The name Dominique was inspired by the heroine, Dominique Francon, in Ayn Rand’s The Fountainhead—both Dominiques start off as self-assured, goal-oriented women, only to have their priorities turned upside down by love. I decided on Dominique’s last name, Baylor, while I was in law school and we were learning about bailors and bailees in property class. (The classic example of a bailor is someone who brings his watch to a pawnshop; the bailee at the pawnshop has a duty to safeguard that watch until the bailor reclaims it.) I reasoned that when we fall in love, we become bailors of our hearts, and we can only hope our chosen bailees won’t break them.
I named Wes after Westley in The Princess Bride because Westley stands for the archetypal hero/rescuer/perfect man that many girls, Dominique included, expect their boyfriends to emulate. Calvin Brandon, a boy who likes Dominique during the last half of the book, gets his name from Colonel Brandon in Jane Austen’s Sense and Sensibility. Like Colonel Brandon, Calvin is very chivalrous but under-appreciated.
I thought it’d be cute for Wes to drive an Explorer, since Wes and Dominique explore each other in its backseat during one of their “dates.” Dominique attends Shorr Academy because she is very sure of herself and her future prior to meeting Wes, but she’s no longer as sure after she falls in love and graduates from Shorr. I once received a MySpace message asking if all the characters with C names (Caitlin, Chapin, and Calvin) are Christ figures. Interesting reader analysis, but no.
What has been the most surprising thing about your book-publishing experience?

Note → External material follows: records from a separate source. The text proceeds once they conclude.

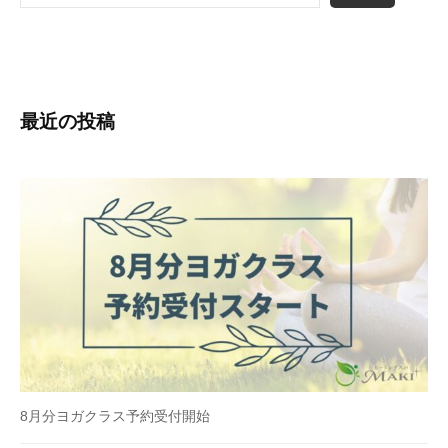
最近の投稿
8月分ヨガクラス予約受付開始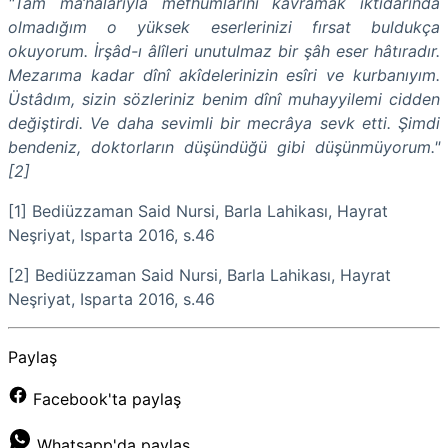
"Tam ma‘nâlarıyla mefhûmlarını kavramak iktidarında
olmadığım o yüksek eserlerinizi fırsat buldukça
okuyorum. İrşâd-ı âlîleri unutulmaz bir şâh eser hâtıradır.
Mezarıma kadar dînî akîdelerinizin esîri ve kurbanıyım.
Üstâdım, sizin sözleriniz benim dînî muhayyilemi cidden
değiştirdi. Ve daha sevimli bir mecrâya sevk etti. Şimdi
bendeniz, doktorların düşündüğü gibi düşünmüyorum."
[2]
[1]
Bediüzzaman Said Nursi, Barla Lahikası, Hayrat
Neşriyat, Isparta 2016, s.46
[2] Bediüzzaman Said Nursi, Barla Lahikası, Hayrat
Neşriyat, Isparta 2016, s.46
Paylaş
Facebook'ta paylaş
Whatsapp'da paylaş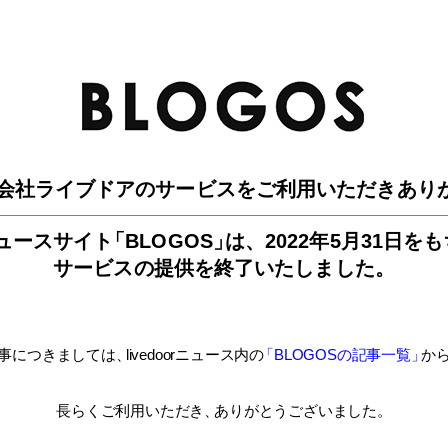
BLO
会社ライブドアのサービスを
ご利用いただきあり
ュースサイ
ト
「BLOGOS
」
は、
2022年5月31日を
サービスの提供を終了いたしました。
事につきましては
、
livedoorニュース内
の
「BLOGOSの記事一覧
」
か
長らくご利用いただき
、
ありがとうございました。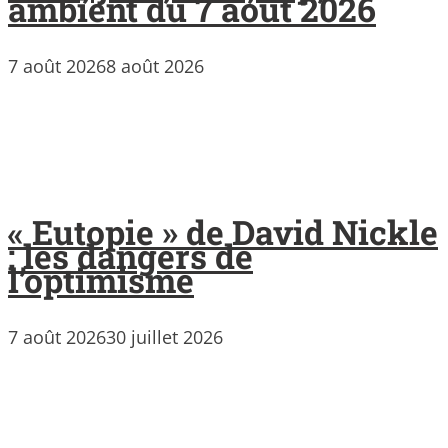
ambient du 7 août 2026
7 août 2026
8 août 2026
« Eutopie » de David Nickle
: les dangers de
l’optimisme
7 août 2026
30 juillet 2026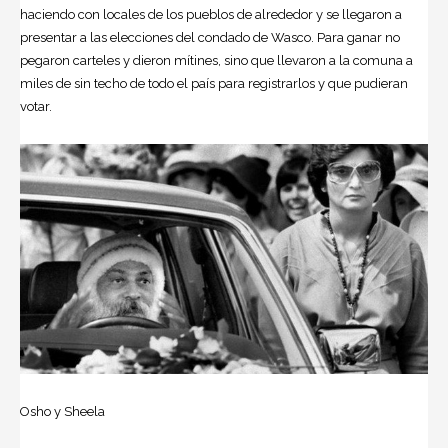
haciendo con locales de los pueblos de alrededor y se llegaron a
presentar a las elecciones del condado de Wasco. Para ganar no
pegaron carteles y dieron mítines, sino que llevaron a la comuna a
miles de sin techo de todo el país para registrarlos y que pudieran
votar.
Osho y Sheela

That boys love the book, too! They really empathize with Wes and appreciate that he’s not portrayed as a popular, suave womanizer or a bad-boy social outcast or any other stereotypical love interest; he’s just an ordinary high school guy—decent and well-meaning but clueless about women. Most surprising are the e-mails I receive from boys who identify with Dominique. Just goes to show you that both sexes can fall into the throes of obsessive love (or limerence) equally intensely.